**THE TASK**
Verbatim output of the lines below is required, with the images omitted.

TASK MATERIAL: Begin

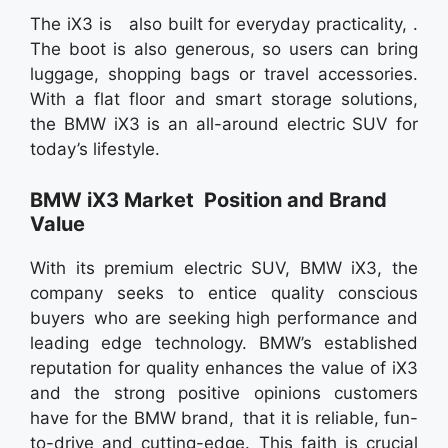
The iX3 is also built for everyday practicality, .
The boot is also generous, so users can bring
luggage, shopping bags or travel accessories.
With a flat floor and smart storage solutions,
the BMW iX3 is an all-around electric SUV for
today’s lifestyle.
BMW iX3 Market Position and Brand
Value
With its premium electric SUV, BMW iX3, the
company seeks to entice quality conscious
buyers who are seeking high performance and
leading edge technology. BMW’s established
reputation for quality enhances the value of iX3
and the strong positive opinions customers
have for the BMW brand, that it is reliable, fun-
to-drive and cutting-edge. This faith is crucial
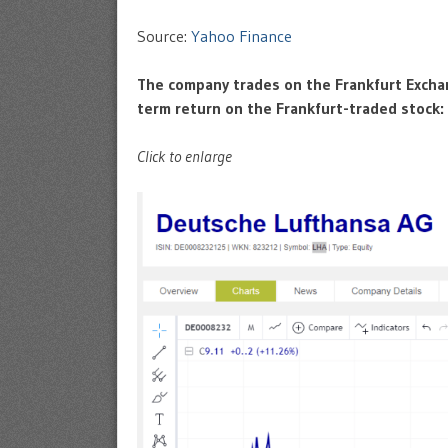
Source:
Yahoo Finance
The company trades on the Frankfurt Excha
term return on the Frankfurt-traded stock:
Click to enlarge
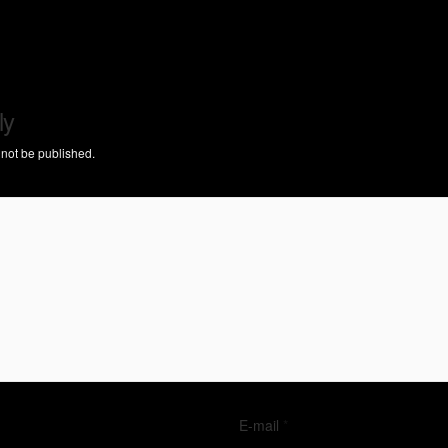
ly
 not be published.
E-mail
*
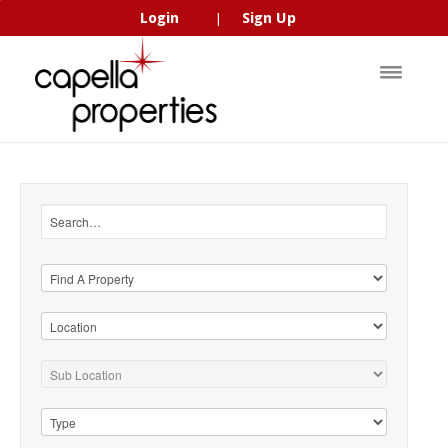
Login
Sign Up
|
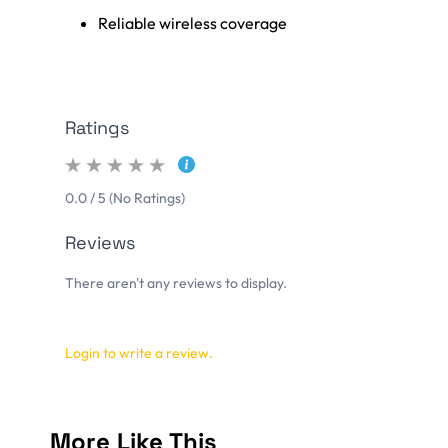
Reliable wireless coverage
Ratings
0.0 / 5 (No Ratings)
Reviews
There aren't any reviews to display.
Login to write a review.
More Like This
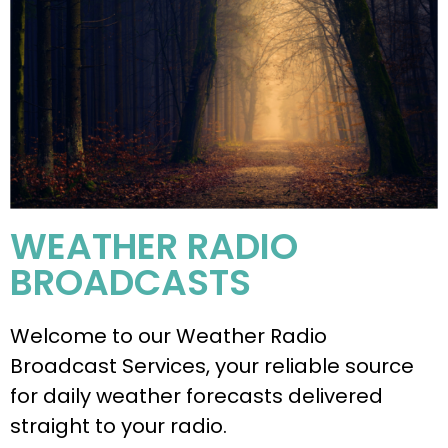
WEATHER RADIO
BROADCASTS
Welcome to our Weather Radio
Broadcast Services, your reliable source
for daily weather forecasts delivered
straight to your radio.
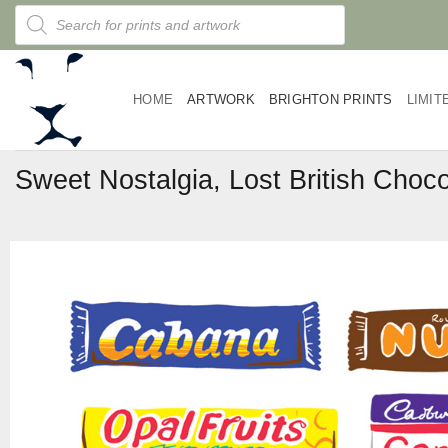
Skip
Products
search
to
content
HOME
ARTWORK
BRIGHTON PRINTS
LIMIT
Sweet Nostalgia, Lost British Choco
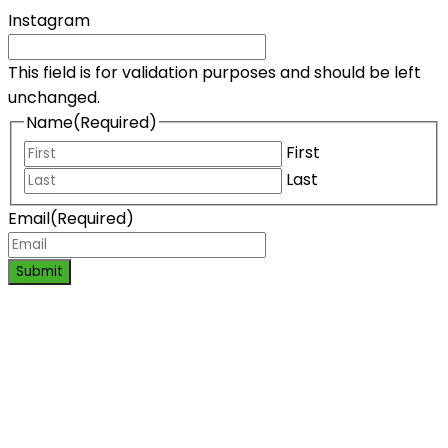
Instagram
This field is for validation purposes and should be left
unchanged.
Name
(Required)
First
Last
Email
(Required)
Submit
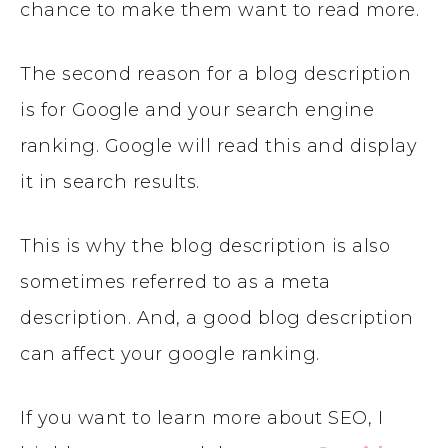
chance to make them want to read more.
The second reason for a blog description
is for Google and your search engine
ranking. Google will read this and display
it in search results.
This is why the blog description is also
sometimes referred to as a meta
description. And, a good blog description
can affect your google ranking.
If you want to learn more about SEO, I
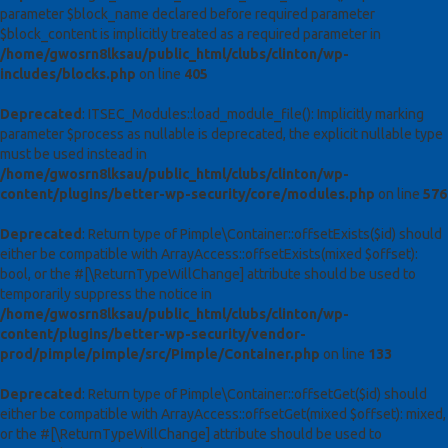
parameter $block_name declared before required parameter
$block_content is implicitly treated as a required parameter in
/home/gwosrn8lksau/public_html/clubs/clinton/wp-
includes/blocks.php
on line
405
Deprecated
: ITSEC_Modules::load_module_file(): Implicitly marking
parameter $process as nullable is deprecated, the explicit nullable type
must be used instead in
/home/gwosrn8lksau/public_html/clubs/clinton/wp-
content/plugins/better-wp-security/core/modules.php
on line
576
Deprecated
: Return type of Pimple\Container::offsetExists($id) should
either be compatible with ArrayAccess::offsetExists(mixed $offset):
bool, or the #[\ReturnTypeWillChange] attribute should be used to
temporarily suppress the notice in
/home/gwosrn8lksau/public_html/clubs/clinton/wp-
content/plugins/better-wp-security/vendor-
prod/pimple/pimple/src/Pimple/Container.php
on line
133
Deprecated
: Return type of Pimple\Container::offsetGet($id) should
either be compatible with ArrayAccess::offsetGet(mixed $offset): mixed,
or the #[\ReturnTypeWillChange] attribute should be used to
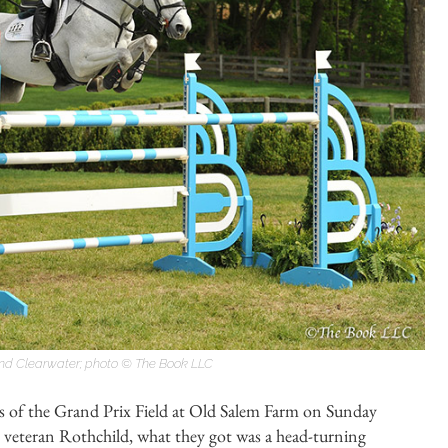
 and Clearwater; photo © The Book LLC
s of the Grand Prix Field at Old Salem Farm on Sunday
veteran Rothchild, what they got was a head-turning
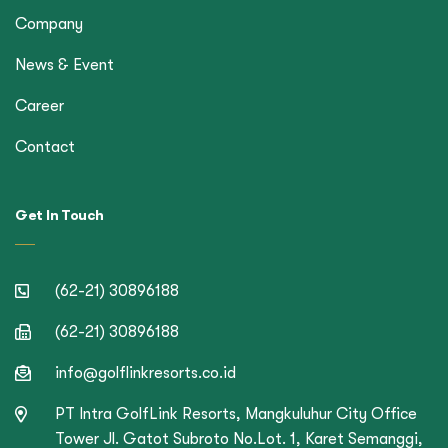
Company
News & Event
Career
Contact
Get In Touch
(62-21) 30896188
(62-21) 30896188
info@golflinkresorts.co.id
PT Intra GolfLink Resorts, Mangkuluhur City Office
Tower Jl. Gatot Subroto No.Lot. 1, Karet Semanggi,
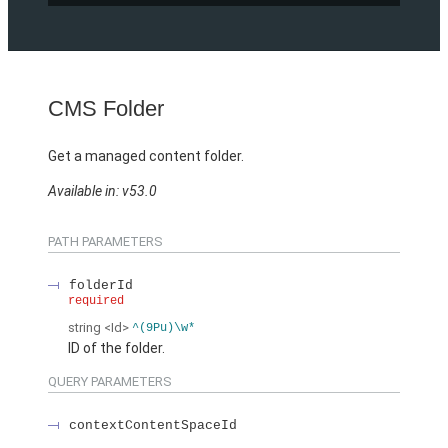
CMS Folder
Get a managed content folder.
Available in: v53.0
PATH PARAMETERS
folderId
required
string
<Id>
^(9Pu)\w*
ID of the folder.
QUERY PARAMETERS
contextContentSpaceId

TASK MATERIAL: End

**THE ANSWER**
The iX3 is also built for everyday practicality, .
The boot is also generous, so users can bring
luggage, shopping bags or travel accessories.
With a flat floor and smart storage solutions,
the BMW iX3 is an all-around electric SUV for
today’s lifestyle.
BMW iX3 Market Position and Brand
Value
With its premium electric SUV, BMW iX3, the
company seeks to entice quality conscious
buyers who are seeking high performance and
leading edge technology. BMW’s established
reputation for quality enhances the value of iX3
and the strong positive opinions customers
have for the BMW brand, that it is reliable, fun-
to-drive and cutting-edge. This faith is crucial
Source:
Yahoo Finance
The company trades on the Frankfurt Excha
term return on the Frankfurt-traded stock:
Click to enlarge
ly
 not be published.
E-mail
*
Login
Sign Up
|
Reliable wireless coverage
Ratings
0.0 / 5 (No Ratings)
Reviews
There aren't any reviews to display.
Login to write a review.
More Like This
WEATHER RADIO
BROADCASTS
Welcome to our Weather Radio
Broadcast Services, your reliable source
for daily weather forecasts delivered
straight to your radio.
Skip
Products
search
to
content
HOME
ARTWORK
BRIGHTON PRINTS
LIMIT
Sweet Nostalgia, Lost British Choco
Instagram
This field is for validation purposes and should be left
unchanged.
Name
(Required)
First
Last
Email
(Required)
Submit
chance to make them want to read more.
The second reason for a blog description
is for Google and your search engine
ranking. Google will read this and display
it in search results.
This is why the blog description is also
sometimes referred to as a meta
description. And, a good blog description
can affect your google ranking.
If you want to learn more about SEO, I
parameter $block_name declared before required parameter
$block_content is implicitly treated as a required parameter in
/home/gwosrn8lksau/public_html/clubs/clinton/wp-
includes/blocks.php
on line
405
Deprecated
: ITSEC_Modules::load_module_file(): Implicitly marking
parameter $process as nullable is deprecated, the explicit nullable type
must be used instead in
/home/gwosrn8lksau/public_html/clubs/clinton/wp-
content/plugins/better-wp-security/core/modules.php
on line
576
Deprecated
: Return type of Pimple\Container::offsetExists($id) should
either be compatible with ArrayAccess::offsetExists(mixed $offset):
bool, or the #[\ReturnTypeWillChange] attribute should be used to
temporarily suppress the notice in
/home/gwosrn8lksau/public_html/clubs/clinton/wp-
content/plugins/better-wp-security/vendor-
prod/pimple/pimple/src/Pimple/Container.php
on line
133
Deprecated
: Return type of Pimple\Container::offsetGet($id) should
either be compatible with ArrayAccess::offsetGet(mixed $offset): mixed,
or the #[\ReturnTypeWillChange] attribute should be used to
 and Clearwater; photo © The Book LLC
s of the Grand Prix Field at Old Salem Farm on Sunday
veteran Rothchild, what they got was a head-turning
Company
News & Event
Career
Contact
Get In Touch
(62-21) 30896188
(62-21) 30896188
info@golflinkresorts.co.id
PT Intra GolfLink Resorts, Mangkuluhur City Office
Tower Jl. Gatot Subroto No.Lot. 1, Karet Semanggi,
CMS Folder
Get a managed content folder.
Available in: v53.0
PATH PARAMETERS
folderId
required
string
<Id>
^(9Pu)\w*
ID of the folder.
QUERY PARAMETERS
contextContentSpaceId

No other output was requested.